I was apparently working on this concurrently (and much more specifically, not f...

calloc · on March 27, 2012

I've had quite a few issues with the gevent_zeromq package not scaling. Especially when you start dealing with over 50 concurrent requests I was seeing issues whereby something would go haywire with gevent_zeromq and it would hang in the ZeroMQ send() function blocking everything else. This was just about 500 clients connected to a single service all making requests as required.

bombela · on March 27, 2012

There is a bug when using the edge-triggered fd from a zmq socket. I am not sure if it's fixed upstream yet or not. See here for an ugly workaround: https://github.com/dotcloud/zerorpc-python/blob/master/zeror...

calloc · on March 27, 2012

Upstream as in gevent_zeromq or in ZeroMQ itself? I haven't found this issue yet in our C++ written one which uses libev for event handling from ZeroMQ...

Also, this looks to be a fix in recv(), I am having issues in send() hanging randomly blocking the entire process. I ended up using a with timeout block around it so if send blocked it would eventually get back to me...

  sent = "WAITING"
  with gevent.Timeout(0.5, False):
      sent = self.socket.send_multipart(tosend)
  
  if sent is "WAITING":
      print "__incoming_consumer: Timeout fired"
      # We are going to try again
  
      with gevent.Timeout(2, False):
          sent = self.socket.send_multipart(tosend)
  
      if sent is "WAITING":
          print "__incoming_consumer: Timeout 2 fired"
          continue
  
  gevent.hub.sleep(0) # Yield to other gevent's, we can be fast and never let up ...

This fixed it for a little while, but even then every so often it would hang, and it was causing us to have to restart our frontend processes (accepts incoming connections for processing) so we decided it was worth the time and effort to re-write it in C++ with libev as our event handling mechanism.
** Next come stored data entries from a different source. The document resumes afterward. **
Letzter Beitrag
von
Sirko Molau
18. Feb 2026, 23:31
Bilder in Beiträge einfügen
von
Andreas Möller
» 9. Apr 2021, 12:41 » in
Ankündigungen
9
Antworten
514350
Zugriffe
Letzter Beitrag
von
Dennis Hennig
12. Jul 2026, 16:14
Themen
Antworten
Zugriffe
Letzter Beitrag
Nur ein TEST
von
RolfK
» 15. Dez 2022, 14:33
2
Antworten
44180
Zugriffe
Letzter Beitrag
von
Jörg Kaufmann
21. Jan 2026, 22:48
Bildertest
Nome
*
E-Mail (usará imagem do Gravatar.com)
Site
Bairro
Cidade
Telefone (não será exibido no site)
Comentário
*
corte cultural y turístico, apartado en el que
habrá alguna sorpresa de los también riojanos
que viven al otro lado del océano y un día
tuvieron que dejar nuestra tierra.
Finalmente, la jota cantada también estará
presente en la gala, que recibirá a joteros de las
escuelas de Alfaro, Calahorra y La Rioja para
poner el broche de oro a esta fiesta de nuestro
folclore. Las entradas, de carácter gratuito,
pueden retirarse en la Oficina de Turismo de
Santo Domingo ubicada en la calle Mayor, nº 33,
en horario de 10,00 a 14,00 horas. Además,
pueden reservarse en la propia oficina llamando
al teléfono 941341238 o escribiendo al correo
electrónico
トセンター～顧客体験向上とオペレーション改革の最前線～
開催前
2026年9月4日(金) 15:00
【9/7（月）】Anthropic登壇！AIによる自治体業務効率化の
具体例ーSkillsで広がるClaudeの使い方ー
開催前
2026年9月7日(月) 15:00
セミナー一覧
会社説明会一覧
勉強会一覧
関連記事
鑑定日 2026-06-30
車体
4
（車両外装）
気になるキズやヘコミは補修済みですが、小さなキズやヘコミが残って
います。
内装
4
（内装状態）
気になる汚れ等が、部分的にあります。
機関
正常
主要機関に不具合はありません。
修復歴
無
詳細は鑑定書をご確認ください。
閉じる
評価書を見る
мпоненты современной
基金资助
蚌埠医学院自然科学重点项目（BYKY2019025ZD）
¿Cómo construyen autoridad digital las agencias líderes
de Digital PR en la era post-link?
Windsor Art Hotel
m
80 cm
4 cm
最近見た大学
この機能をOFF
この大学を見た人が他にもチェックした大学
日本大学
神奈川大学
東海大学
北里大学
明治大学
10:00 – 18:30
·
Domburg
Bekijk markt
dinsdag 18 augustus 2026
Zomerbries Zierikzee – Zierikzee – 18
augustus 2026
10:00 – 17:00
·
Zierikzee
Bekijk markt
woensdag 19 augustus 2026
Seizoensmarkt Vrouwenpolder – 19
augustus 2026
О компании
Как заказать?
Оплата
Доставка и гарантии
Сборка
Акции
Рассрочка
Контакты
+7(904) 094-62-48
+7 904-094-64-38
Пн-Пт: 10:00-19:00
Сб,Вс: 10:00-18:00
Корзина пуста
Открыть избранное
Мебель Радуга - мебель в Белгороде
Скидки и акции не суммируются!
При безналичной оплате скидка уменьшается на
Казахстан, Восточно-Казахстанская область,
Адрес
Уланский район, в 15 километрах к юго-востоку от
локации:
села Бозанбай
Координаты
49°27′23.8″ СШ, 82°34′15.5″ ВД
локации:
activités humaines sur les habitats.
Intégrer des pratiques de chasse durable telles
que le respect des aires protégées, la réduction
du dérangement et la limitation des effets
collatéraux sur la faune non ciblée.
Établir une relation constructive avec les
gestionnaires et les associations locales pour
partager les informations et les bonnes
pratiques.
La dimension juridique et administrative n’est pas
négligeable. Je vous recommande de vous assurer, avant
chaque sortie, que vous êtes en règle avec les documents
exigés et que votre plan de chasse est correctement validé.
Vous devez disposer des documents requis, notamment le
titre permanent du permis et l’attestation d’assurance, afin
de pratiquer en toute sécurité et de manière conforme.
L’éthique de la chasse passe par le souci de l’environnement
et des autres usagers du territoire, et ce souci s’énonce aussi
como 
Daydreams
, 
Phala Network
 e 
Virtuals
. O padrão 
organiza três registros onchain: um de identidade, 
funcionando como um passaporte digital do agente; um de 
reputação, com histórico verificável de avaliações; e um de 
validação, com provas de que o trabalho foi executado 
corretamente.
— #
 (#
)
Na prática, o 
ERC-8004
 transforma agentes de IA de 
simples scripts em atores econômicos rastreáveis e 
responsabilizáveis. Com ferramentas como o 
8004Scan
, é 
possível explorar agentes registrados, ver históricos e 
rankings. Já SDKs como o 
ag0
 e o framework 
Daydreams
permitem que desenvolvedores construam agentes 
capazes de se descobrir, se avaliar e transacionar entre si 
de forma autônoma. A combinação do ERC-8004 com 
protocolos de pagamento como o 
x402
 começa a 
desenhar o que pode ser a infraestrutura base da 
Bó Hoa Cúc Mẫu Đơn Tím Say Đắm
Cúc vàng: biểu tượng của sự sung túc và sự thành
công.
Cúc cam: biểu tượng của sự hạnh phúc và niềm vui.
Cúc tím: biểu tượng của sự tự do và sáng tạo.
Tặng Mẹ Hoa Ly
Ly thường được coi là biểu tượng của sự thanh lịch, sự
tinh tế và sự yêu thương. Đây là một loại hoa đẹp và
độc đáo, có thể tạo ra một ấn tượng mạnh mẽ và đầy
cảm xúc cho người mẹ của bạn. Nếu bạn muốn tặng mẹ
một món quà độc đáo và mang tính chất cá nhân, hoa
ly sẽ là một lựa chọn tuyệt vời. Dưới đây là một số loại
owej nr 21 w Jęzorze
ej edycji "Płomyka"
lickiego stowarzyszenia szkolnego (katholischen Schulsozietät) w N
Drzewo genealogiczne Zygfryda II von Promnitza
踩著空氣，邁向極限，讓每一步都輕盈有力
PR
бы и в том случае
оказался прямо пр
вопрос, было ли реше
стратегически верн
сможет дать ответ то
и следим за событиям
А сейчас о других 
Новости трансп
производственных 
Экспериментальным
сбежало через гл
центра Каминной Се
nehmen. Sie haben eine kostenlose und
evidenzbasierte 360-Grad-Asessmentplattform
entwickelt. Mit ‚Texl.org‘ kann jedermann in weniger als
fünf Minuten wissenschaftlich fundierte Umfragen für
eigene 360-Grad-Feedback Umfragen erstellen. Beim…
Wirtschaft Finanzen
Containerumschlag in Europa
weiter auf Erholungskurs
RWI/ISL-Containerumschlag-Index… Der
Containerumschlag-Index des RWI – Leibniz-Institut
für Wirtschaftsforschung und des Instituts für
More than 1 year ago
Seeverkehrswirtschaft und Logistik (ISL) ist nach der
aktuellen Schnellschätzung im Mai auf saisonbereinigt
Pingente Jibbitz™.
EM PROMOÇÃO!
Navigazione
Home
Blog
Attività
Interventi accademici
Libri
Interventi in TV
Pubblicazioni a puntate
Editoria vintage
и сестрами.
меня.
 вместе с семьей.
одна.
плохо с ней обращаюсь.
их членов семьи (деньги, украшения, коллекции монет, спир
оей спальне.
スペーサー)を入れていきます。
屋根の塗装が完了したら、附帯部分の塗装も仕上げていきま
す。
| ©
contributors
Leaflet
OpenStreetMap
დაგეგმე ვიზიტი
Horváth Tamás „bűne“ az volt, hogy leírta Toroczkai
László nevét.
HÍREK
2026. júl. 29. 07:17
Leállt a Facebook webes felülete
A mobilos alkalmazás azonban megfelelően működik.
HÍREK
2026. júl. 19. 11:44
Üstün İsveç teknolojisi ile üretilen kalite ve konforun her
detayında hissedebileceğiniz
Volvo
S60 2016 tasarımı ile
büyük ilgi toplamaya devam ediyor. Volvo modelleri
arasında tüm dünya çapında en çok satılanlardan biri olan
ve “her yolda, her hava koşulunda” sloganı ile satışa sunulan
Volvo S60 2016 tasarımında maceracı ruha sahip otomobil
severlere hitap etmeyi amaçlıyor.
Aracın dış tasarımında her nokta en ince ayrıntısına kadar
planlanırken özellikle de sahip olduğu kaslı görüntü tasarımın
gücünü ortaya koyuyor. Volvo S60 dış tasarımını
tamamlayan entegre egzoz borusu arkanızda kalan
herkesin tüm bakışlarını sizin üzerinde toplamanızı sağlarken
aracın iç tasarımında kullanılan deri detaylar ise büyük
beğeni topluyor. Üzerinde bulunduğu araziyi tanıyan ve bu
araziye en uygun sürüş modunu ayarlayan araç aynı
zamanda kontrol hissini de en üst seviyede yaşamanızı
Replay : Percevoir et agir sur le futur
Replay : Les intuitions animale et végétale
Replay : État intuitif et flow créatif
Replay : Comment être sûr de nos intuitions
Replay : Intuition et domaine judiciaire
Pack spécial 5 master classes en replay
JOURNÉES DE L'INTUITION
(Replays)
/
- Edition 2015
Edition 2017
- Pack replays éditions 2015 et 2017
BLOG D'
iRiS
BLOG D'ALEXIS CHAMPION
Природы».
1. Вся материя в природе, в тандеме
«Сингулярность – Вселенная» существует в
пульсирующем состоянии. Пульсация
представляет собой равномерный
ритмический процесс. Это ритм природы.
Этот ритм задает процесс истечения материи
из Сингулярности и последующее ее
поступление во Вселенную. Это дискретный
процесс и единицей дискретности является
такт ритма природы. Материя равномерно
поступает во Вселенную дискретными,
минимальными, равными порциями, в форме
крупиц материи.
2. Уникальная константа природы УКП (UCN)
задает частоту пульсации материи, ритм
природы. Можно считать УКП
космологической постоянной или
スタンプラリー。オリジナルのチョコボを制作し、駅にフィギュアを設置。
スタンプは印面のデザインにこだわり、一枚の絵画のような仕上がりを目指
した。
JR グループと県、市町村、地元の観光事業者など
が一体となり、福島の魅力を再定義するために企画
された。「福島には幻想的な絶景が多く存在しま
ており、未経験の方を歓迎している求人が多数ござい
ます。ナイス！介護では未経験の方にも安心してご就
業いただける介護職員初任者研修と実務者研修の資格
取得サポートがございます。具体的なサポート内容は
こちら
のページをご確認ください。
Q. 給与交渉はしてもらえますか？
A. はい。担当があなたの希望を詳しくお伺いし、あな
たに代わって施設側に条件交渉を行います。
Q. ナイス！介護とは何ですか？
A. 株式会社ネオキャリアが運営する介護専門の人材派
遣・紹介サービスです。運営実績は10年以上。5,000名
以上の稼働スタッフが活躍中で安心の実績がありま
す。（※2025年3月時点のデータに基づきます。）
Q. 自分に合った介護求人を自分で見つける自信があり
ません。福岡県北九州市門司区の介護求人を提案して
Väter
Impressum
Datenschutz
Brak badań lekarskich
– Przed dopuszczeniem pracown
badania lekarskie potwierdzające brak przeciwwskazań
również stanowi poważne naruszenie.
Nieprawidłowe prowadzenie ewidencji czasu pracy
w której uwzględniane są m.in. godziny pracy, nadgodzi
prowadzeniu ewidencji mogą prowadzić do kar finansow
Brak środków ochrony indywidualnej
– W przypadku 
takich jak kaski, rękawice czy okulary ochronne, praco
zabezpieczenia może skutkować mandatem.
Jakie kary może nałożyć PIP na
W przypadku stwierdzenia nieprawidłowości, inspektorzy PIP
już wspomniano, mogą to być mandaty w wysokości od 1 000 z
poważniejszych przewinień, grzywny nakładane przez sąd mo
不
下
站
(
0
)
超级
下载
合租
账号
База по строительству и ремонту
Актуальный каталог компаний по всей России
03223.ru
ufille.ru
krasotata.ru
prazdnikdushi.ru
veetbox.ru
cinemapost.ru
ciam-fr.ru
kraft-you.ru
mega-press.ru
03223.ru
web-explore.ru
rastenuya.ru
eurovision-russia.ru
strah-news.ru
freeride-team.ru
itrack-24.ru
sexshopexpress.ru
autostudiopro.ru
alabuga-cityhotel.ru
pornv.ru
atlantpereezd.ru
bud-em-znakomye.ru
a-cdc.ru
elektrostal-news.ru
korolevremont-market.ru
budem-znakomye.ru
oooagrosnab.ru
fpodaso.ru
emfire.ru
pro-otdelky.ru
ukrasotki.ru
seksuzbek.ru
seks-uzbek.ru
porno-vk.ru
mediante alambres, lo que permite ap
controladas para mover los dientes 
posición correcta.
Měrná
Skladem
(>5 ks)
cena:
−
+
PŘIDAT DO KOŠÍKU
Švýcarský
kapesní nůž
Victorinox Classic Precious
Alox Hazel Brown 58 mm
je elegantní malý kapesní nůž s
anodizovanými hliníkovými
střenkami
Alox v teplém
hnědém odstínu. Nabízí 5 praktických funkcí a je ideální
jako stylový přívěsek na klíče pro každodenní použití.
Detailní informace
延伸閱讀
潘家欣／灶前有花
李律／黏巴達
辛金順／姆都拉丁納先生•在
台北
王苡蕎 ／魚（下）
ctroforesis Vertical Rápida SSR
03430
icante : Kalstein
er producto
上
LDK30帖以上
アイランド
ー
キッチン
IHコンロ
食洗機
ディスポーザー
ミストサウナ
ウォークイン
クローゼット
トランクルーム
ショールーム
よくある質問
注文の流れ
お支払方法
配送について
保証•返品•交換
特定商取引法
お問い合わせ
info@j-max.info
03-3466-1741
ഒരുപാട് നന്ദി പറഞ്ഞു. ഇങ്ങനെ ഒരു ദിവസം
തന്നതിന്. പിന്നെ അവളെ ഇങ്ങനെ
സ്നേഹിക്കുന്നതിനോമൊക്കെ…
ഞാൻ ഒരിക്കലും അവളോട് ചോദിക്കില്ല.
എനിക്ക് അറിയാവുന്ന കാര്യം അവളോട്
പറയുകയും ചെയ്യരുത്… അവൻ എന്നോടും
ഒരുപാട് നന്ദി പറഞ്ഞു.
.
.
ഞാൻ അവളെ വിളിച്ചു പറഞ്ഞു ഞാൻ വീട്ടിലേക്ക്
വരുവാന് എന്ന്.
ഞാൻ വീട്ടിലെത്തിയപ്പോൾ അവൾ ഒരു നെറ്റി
So far we have put it under more load but have not had any lockups or failures.

izak30 · on March 27, 2012

Interesting. I'll look into this this afternoon. I'm seeing it consistently handle 2500+ req/sec on my setup, but that's with less than 50 concurrent requests (about 10 concurrent requests via EC2 micro instances...easy to change my testing scripts to 200 I think)

hogu · on March 27, 2012

I'm interested in this - do you have any insights into why this might be happening?

calloc · on March 27, 2012

I have no idea and didn't get the time to do full debugging and or looking into it. We had some more requirements and decided that it would be in our best interest to rewrite it in C++. So far we have gotten at least 4 times the performance that a single Python frontend would get, and it has meant we could remove some load balancers on the frontend and is going to save us money in the long run.